Details
-
Improvement
-
Status: Closed
-
Major
-
Resolution: Fixed
-
2.0-incubating
-
None
-
Any
Description
When an input table with a PARTITION BY is specified in a TMUDF, the Trafodion optimizer ensures that the input rows are sorted on (a permutation of) the PARTITION BY columns, so that each parallel TMUDF instance sees the input rows of such a logical partition in contiguous rows. This way the TMUDF can process each group separately.
This is usually a good way to process the data, except when we are dealing with a large input table and a TMUDF that highly reduces the input data. In that case it may be better to maintain a hash table of groups in the TMUDF and to avoid the costly sort of the input table.
My proposal is to add a new function type to UDRInvocationInfo.FunctionType, called REDUCER_NC (for Non-Contiguous). Setting the function type to this new type would indicate to the optimizer not to request a sort order on the partitioning columns.

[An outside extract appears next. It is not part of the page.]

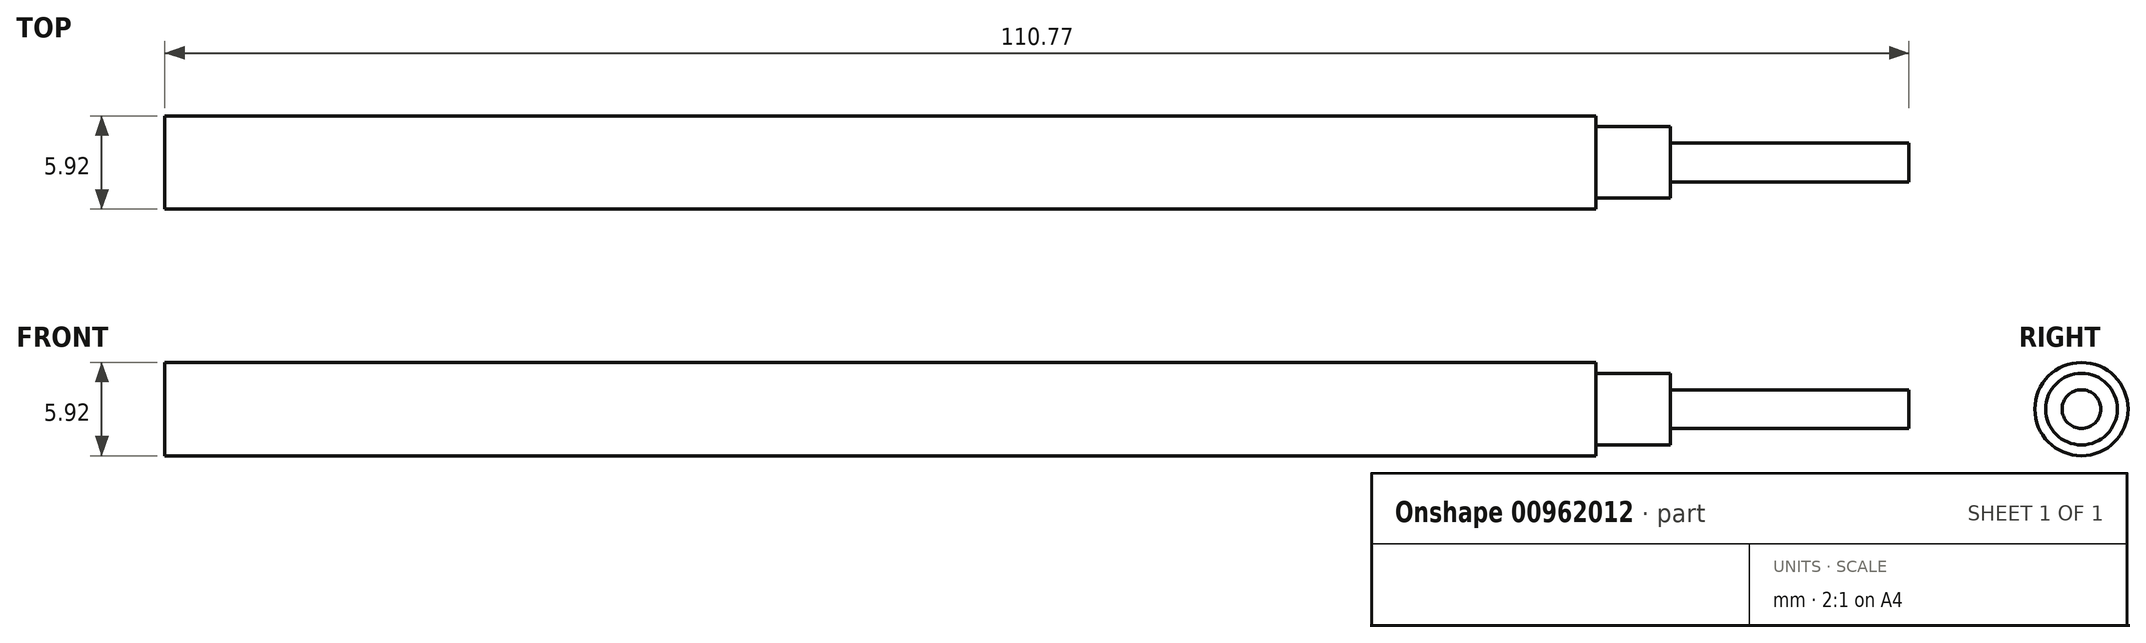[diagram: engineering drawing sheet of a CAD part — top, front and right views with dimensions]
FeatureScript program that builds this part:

The table below shows how the function type and PARTITION BY and ORDER BY clauses would determine the effective sort order produced by the optimizer:
Function type | PARTITION BY | ORDER BY | Data is sorted by |
---|---|---|---|
REDUCER (existing) | a,b | c,d | a,b,c,d |
REDUCER (existing) | a,b | <empty> | a,b |
REDUCER_NC (proposed) | a,b | c,d | c,d |
REDUCER_NC (proposed) | a,b | <empty> | <no sort> |
In all other aspects, REDUCER and REDUCER_NC function types would behave the same.